# AIM OF THE EXERCISE
Arrange the lines below as a JSON list of strings, one string per line, with blank lines and the pictures left out.

START MATERIAL PROVIDED

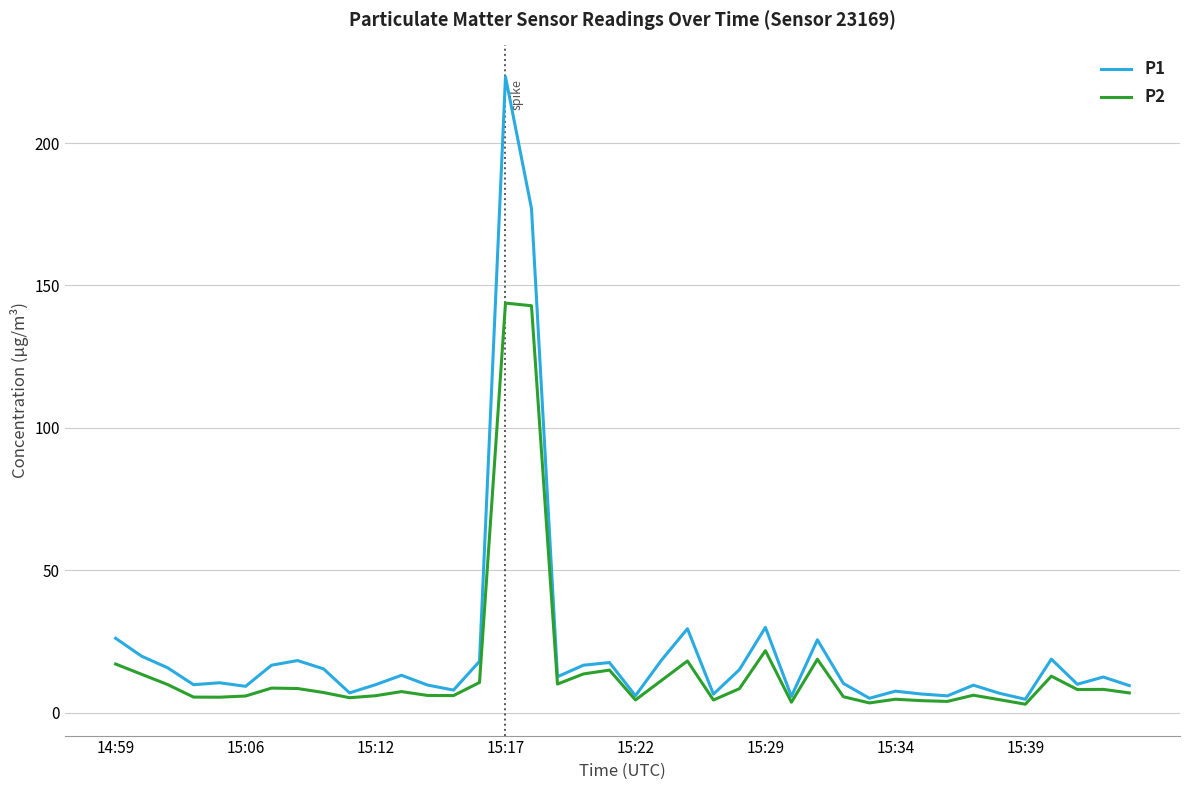

Which series has the widest spread of values?

P1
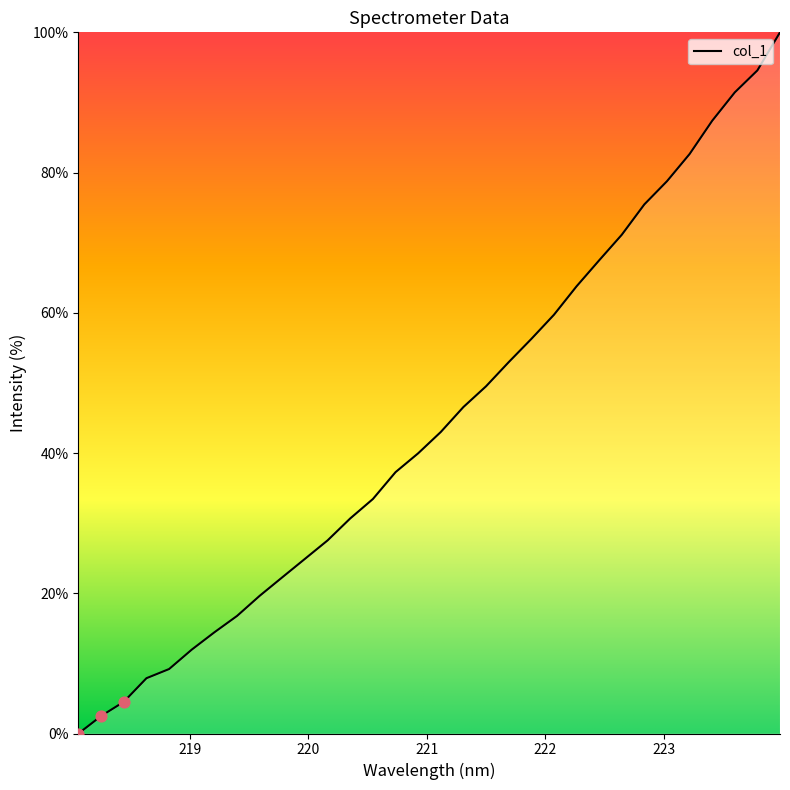

What is the difference between the maximum and minimum values?

100.0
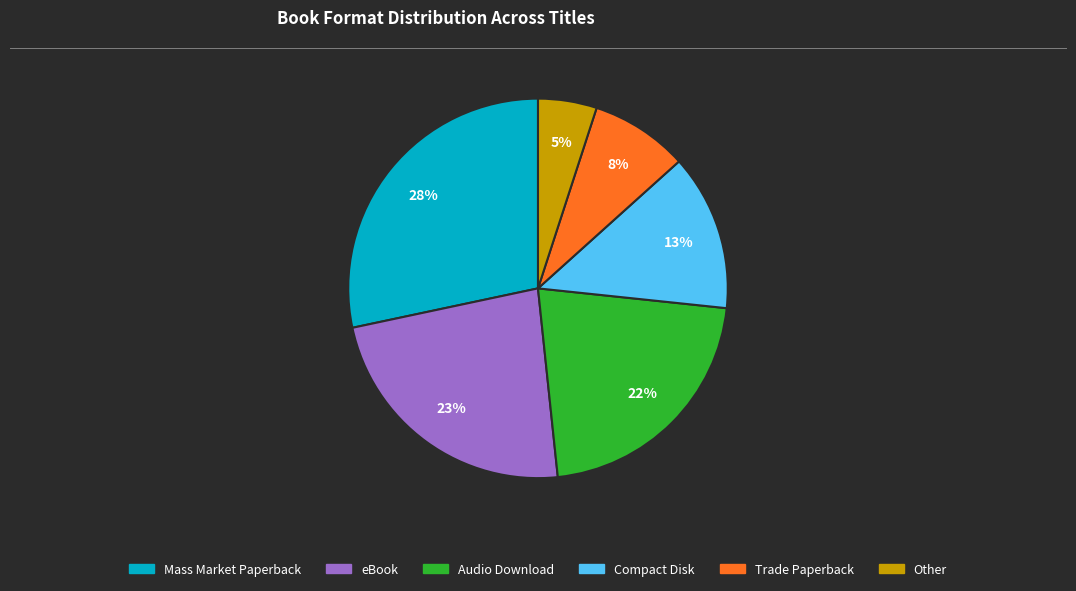

To the nearest percent, what is the difference between the Trade Paperback and Compact Disk slice percentages?

5%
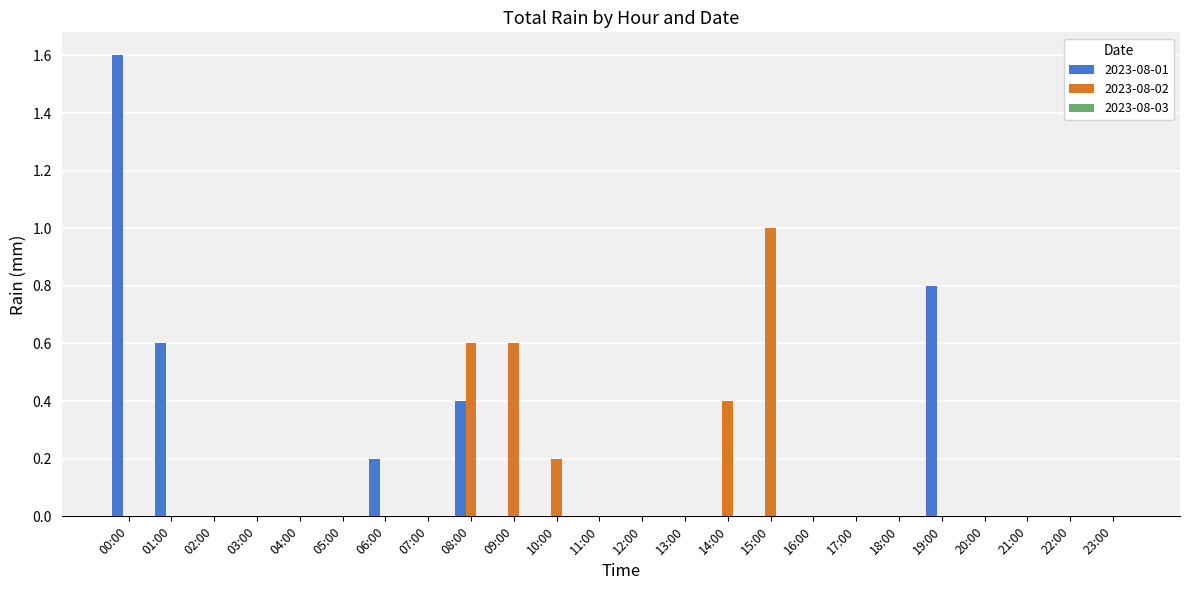

At which category does the chart reach its peak across all series?

00:00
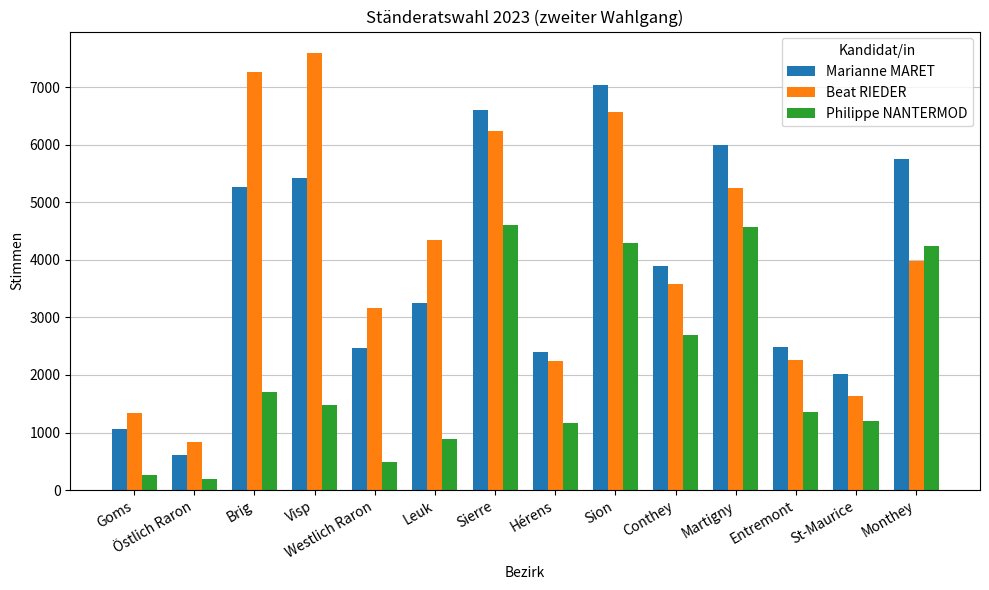

How many groups of bars are there?

14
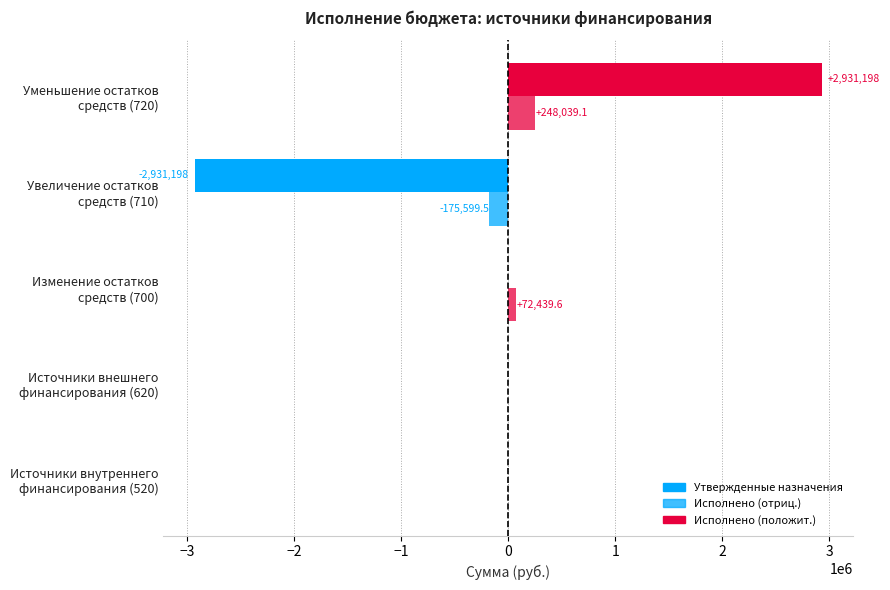

Reading right to left, transcribe all the data shown in this chart.

Утвержденные назначения: 2931198.0	-2931198.0	0.0	0.0	0.0
Исполнено: 248039.1	-175599.5	72439.6	0.0	0.0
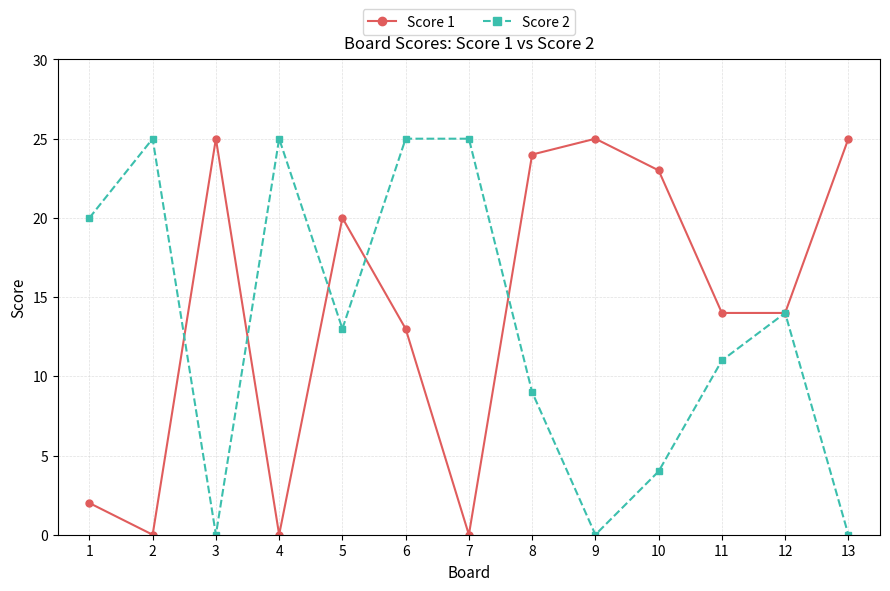

Rank the series at 8 from highest to lowest value.

Score 1, Score 2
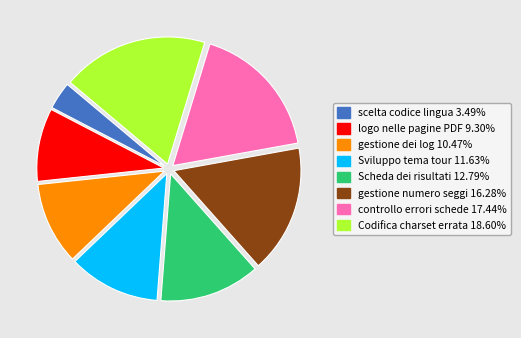

Does any single category account for the majority?

No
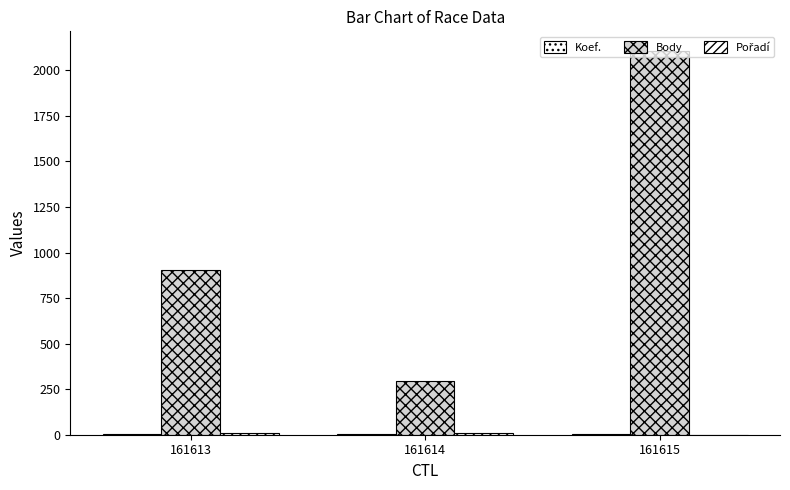

The value of Pořadí at 161614 is 2. True or false?

False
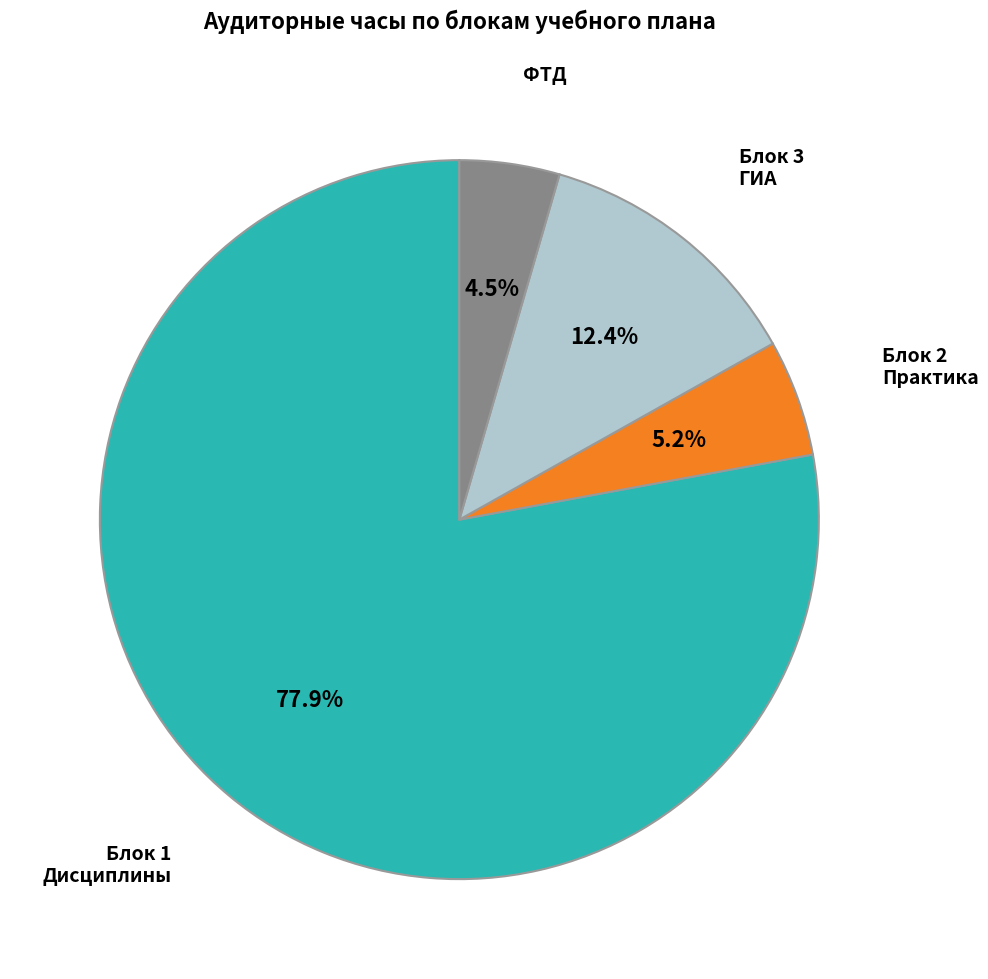

Approximately how many times larger is the value at Блок 1 Дисциплины compared to ФТД?

17.3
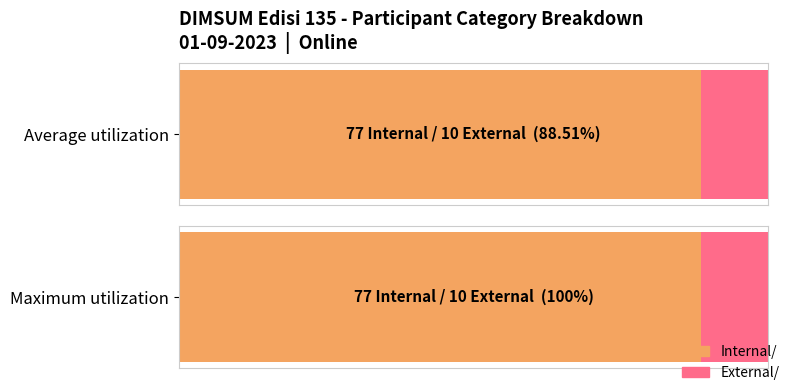

Reading right to left, list all the values displayed in this chart.

Internal: 77	77
External: 10	10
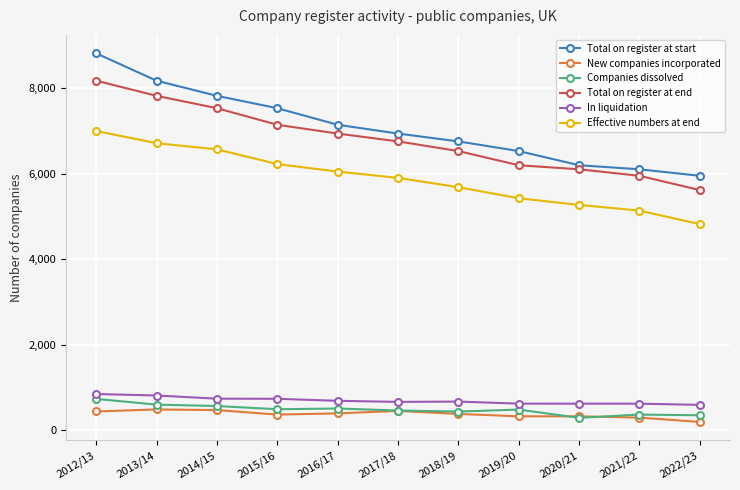

What is the difference between the second highest and minimum values in the In liquidation series?

219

END MATERIAL PROVIDED

# WRITTEN RESPONSE
[
  "Which series has the widest spread of values?",
  "P1",
  "What is the difference between the maximum and minimum values?",
  "100.0",
  "To the nearest percent, what is the difference between the Trade Paperback and Compact Disk slice percentages?",
  "5%",
  "At which category does the chart reach its peak across all series?",
  "00:00",
  "How many groups of bars are there?",
  "14",
  "Reading right to left, transcribe all the data shown in this chart.",
  "Утвержденные назначения: 2931198.0\t-2931198.0\t0.0\t0.0\t0.0",
  "Исполнено: 248039.1\t-175599.5\t72439.6\t0.0\t0.0",
  "Rank the series at 8 from highest to lowest value.",
  "Score 1, Score 2",
  "Does any single category account for the majority?",
  "No",
  "The value of Pořadí at 161614 is 2. True or false?",
  "False",
  "Approximately how many times larger is the value at Блок 1 Дисциплины compared to ФТД?",
  "17.3",
  "Reading right to left, list all the values displayed in this chart.",
  "Internal: 77\t77",
  "External: 10\t10",
  "What is the difference between the second highest and minimum values in the In liquidation series?",
  "219"
]